Podem ser muitas as lições, mas uma delas é bem nítida: O senso de privacidade mudou tanto que hoje não basta mais apenas classificar as coisas pra impedir que elas atinjam quem não deveria ser afetado por determinados conteúdos. Por exemplo: Antes o sujeito mostrava uma carteira de identidade, comprovando ser de maior, e entrava numa sala de cinema pra assistir coisas bizarras. Todos na sessão sabiam do que se tratava e poucos corriam o risco de se indignar com algo ali. Mas nos dias atuais, qualquer um pode simplesmente compartilhar tal sessão de cinema quase instantâneamente. Dai, quem nunca iria até aquilo lá acaba recebendo tal conteúdo e o trata como algo veiculado publicamente, sem qualquer filtro, totalmente exposto. Eis então que começa a gritaria. É por ai onde se começa a confusão entre o que deveria ser aceito ou não aceito, tolerado e não tolerado, por ai vai. Sem pensar em nenhum segundo se houve os tradicionais cuidados dos organizadores para não atingir diretamente quem não se sinta a vontade com tal exibição. O que torna os ‘compartilhadores’ os verdadeiros responsáveis pelo fuzuê todo.

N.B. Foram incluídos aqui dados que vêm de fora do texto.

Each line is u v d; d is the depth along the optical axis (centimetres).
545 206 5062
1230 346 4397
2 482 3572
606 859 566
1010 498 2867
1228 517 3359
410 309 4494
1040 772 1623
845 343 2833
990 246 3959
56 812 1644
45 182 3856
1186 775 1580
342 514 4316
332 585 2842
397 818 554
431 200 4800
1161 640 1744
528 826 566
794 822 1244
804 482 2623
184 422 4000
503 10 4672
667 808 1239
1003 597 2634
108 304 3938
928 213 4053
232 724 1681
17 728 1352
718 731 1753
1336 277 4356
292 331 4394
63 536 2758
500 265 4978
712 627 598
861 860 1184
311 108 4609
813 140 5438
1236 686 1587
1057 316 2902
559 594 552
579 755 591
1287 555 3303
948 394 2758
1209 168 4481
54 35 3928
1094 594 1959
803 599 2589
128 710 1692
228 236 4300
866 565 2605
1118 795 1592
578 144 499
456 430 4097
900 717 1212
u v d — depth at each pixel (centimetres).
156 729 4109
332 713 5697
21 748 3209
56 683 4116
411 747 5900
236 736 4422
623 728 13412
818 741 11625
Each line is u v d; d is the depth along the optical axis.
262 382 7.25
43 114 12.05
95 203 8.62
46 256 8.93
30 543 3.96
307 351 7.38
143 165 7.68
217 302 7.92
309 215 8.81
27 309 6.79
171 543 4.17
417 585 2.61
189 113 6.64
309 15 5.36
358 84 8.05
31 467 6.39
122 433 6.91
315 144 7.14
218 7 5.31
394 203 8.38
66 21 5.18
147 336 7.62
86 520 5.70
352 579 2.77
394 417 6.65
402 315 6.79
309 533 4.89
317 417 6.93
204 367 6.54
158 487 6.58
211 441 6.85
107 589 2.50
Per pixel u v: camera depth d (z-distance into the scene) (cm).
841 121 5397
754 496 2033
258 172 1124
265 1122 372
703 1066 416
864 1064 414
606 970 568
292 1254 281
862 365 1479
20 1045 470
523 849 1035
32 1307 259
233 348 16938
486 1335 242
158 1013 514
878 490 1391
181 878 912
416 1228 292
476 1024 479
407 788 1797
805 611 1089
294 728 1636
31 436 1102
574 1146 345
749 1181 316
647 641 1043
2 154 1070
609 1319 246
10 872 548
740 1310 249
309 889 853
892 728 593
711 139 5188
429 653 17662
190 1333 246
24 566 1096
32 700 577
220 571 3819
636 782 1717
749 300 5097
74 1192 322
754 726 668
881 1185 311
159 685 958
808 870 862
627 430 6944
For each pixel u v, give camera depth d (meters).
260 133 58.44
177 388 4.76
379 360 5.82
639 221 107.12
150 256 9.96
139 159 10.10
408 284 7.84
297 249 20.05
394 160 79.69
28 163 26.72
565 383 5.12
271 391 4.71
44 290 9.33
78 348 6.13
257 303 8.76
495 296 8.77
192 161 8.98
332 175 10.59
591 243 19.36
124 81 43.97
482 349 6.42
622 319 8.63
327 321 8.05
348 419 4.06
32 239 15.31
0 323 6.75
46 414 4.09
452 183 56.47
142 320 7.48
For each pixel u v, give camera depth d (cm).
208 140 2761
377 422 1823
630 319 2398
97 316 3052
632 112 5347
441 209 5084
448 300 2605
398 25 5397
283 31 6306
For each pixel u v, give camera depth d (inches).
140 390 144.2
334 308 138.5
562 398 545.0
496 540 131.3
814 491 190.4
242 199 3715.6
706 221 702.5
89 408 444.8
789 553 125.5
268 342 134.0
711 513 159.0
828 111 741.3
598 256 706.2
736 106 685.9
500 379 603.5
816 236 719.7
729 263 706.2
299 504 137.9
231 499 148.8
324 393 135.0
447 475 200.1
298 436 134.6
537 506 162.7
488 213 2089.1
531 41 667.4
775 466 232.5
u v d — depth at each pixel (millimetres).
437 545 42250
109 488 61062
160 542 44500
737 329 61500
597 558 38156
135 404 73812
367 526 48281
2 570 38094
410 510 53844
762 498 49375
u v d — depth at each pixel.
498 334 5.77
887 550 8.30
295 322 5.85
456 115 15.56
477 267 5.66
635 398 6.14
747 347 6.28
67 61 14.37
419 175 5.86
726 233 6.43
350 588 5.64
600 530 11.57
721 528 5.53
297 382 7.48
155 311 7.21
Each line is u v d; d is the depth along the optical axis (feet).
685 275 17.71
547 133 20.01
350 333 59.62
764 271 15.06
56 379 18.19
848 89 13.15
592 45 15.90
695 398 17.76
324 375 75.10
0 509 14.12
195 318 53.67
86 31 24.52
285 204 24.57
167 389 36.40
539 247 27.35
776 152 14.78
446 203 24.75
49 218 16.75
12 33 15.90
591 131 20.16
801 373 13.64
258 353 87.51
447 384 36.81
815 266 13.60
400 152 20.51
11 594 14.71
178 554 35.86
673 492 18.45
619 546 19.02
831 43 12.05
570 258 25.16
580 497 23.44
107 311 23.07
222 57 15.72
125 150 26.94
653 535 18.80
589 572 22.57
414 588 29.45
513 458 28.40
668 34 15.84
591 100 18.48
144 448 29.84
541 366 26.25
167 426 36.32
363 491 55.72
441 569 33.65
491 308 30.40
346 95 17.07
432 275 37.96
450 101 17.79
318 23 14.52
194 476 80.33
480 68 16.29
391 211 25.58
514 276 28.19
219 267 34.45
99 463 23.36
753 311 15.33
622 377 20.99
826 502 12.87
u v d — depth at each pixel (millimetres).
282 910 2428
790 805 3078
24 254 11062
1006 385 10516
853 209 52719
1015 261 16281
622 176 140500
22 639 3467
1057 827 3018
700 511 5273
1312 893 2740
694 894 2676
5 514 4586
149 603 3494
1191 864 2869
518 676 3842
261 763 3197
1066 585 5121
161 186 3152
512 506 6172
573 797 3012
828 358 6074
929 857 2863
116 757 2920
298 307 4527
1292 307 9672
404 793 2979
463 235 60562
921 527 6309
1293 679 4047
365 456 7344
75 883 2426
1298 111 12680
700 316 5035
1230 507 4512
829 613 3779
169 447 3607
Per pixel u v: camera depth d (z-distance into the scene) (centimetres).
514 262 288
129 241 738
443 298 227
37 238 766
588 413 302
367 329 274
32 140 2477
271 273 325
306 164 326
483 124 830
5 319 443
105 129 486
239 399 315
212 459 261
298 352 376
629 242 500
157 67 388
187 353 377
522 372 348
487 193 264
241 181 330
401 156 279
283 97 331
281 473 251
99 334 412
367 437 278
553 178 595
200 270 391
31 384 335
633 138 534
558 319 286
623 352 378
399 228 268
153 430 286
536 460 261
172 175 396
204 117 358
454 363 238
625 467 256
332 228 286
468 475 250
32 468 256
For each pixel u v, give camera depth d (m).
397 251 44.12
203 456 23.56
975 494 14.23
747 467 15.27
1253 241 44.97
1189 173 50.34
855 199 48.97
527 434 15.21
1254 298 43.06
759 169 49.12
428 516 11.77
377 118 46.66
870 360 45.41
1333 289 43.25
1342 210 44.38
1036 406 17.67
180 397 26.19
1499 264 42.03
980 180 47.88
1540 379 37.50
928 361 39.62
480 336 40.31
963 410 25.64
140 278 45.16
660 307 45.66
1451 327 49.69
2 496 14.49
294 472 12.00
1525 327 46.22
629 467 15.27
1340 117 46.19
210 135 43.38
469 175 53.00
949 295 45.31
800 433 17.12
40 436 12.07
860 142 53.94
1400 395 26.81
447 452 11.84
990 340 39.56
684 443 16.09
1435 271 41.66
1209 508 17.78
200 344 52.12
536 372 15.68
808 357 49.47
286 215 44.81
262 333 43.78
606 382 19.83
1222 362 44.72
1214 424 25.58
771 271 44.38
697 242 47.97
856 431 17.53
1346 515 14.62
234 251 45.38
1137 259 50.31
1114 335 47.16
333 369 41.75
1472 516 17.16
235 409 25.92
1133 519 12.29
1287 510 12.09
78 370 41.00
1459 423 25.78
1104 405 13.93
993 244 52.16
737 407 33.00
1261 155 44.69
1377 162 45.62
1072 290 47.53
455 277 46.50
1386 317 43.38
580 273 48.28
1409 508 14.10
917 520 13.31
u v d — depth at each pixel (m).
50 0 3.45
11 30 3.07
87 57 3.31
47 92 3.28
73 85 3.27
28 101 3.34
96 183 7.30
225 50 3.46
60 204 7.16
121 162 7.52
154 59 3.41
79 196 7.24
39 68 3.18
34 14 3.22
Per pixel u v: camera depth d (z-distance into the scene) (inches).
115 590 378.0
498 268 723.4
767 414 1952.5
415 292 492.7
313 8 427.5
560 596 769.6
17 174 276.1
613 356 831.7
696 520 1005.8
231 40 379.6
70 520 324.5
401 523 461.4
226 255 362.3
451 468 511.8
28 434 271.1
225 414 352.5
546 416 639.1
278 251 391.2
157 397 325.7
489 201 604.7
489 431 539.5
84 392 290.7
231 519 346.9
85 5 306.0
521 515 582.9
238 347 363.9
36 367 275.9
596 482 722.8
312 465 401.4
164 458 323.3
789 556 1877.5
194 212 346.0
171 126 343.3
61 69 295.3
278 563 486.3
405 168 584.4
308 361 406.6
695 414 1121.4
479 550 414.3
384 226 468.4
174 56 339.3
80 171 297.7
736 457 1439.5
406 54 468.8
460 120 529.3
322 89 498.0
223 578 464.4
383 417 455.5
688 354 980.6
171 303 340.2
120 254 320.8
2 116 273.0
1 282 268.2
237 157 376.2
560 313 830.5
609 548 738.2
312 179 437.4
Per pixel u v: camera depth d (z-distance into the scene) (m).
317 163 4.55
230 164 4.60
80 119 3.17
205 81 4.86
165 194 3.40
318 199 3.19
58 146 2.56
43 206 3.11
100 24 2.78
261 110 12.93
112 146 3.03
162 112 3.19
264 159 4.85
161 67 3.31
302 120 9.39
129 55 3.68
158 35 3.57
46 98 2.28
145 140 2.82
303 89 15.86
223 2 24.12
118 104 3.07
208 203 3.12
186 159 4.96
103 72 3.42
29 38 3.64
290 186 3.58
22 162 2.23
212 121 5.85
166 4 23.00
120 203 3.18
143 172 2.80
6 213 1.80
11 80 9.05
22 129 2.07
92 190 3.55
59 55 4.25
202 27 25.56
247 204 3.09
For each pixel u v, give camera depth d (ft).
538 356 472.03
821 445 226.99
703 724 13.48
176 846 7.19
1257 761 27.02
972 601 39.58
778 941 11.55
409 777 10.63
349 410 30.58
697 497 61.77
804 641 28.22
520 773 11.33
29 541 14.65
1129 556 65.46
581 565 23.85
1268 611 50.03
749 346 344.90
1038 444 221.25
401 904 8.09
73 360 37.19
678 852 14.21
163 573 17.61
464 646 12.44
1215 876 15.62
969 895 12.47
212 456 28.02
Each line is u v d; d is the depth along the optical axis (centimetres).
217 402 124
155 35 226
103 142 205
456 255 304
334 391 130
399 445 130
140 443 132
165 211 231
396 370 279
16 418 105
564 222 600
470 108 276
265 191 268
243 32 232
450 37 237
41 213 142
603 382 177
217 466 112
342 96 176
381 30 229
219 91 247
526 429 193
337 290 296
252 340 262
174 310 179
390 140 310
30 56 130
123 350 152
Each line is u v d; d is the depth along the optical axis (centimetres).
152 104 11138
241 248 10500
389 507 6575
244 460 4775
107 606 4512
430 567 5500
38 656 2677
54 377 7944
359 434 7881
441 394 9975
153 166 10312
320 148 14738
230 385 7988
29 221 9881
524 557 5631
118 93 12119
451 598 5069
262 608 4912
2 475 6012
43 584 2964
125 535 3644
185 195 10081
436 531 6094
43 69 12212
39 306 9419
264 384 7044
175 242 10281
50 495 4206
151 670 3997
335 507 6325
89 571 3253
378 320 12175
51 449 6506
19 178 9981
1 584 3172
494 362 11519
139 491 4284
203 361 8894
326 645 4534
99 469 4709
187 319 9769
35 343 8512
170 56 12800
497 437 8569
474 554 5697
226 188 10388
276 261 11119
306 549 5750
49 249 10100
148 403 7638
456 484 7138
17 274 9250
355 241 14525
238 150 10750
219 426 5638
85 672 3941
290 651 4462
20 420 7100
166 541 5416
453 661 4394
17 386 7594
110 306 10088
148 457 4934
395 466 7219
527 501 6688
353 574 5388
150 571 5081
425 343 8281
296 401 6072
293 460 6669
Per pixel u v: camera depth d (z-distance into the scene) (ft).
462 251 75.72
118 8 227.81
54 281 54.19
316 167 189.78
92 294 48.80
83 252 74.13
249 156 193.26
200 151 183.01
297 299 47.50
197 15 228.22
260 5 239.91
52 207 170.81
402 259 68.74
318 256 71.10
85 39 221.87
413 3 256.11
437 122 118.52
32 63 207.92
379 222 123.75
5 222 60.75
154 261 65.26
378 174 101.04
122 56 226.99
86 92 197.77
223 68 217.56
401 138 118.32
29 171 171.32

Sobre a exposição em si, o que eu acho é que ela não me atinge. Simples: Eu não achei legal não. E simplesmente não iria a uma exposição destas, nem naquele espetáculo “Macaquinhos”, ou algo do gênero. Porém, não faria nenhum boicote ao banco que a promove, ou instituições. O banco não está me obrigando a nada. Eu não tenho que ver as obras pra usar os serviços da empresa. Por mim, tanto faz. Tem pedofilia, tem zoofilia, tem agressão aos cristãos?! Não vi naquilo uma campanha por nada disso. Não sou entendedor de artes, nem crítico nem nada, mas sou esperto o suficiente pra considerar que se telas e esculturas (ou seja lá mais o que for exposto) causa algum impacto, isto leva a alguma reflexão. Posso reprovar tudo, a arte permite isto, às vezes ela provoca exatamente isto inclusive. Em muitas campanhas publicitárias este recurso até é utilizado. A polêmica é um recurso utilizado há muito tempo. E aqui, tenho recebido visitas no meu blog justamente por abordar esta polêmica. Ou seja, mesmo eu estou me beneficiando disto tudo, vejam só.

E o Kiko?!

No mais: enquanto eu tiver meu direito a ignorar o que não me convém, tá tudo certo. Aquela exposição não me afeta em nada. Não afeta a sociedade coisa nenhuma. É só uma exposição de artes, nada com o que nos preocupar. Não vão levar aquilo para dentro de igrejas, não estão estampando nada em outdoors, não será veiculado em tardes de Domingo, nos principais canais da TV aberta. Não chegamos a este ponto ainda.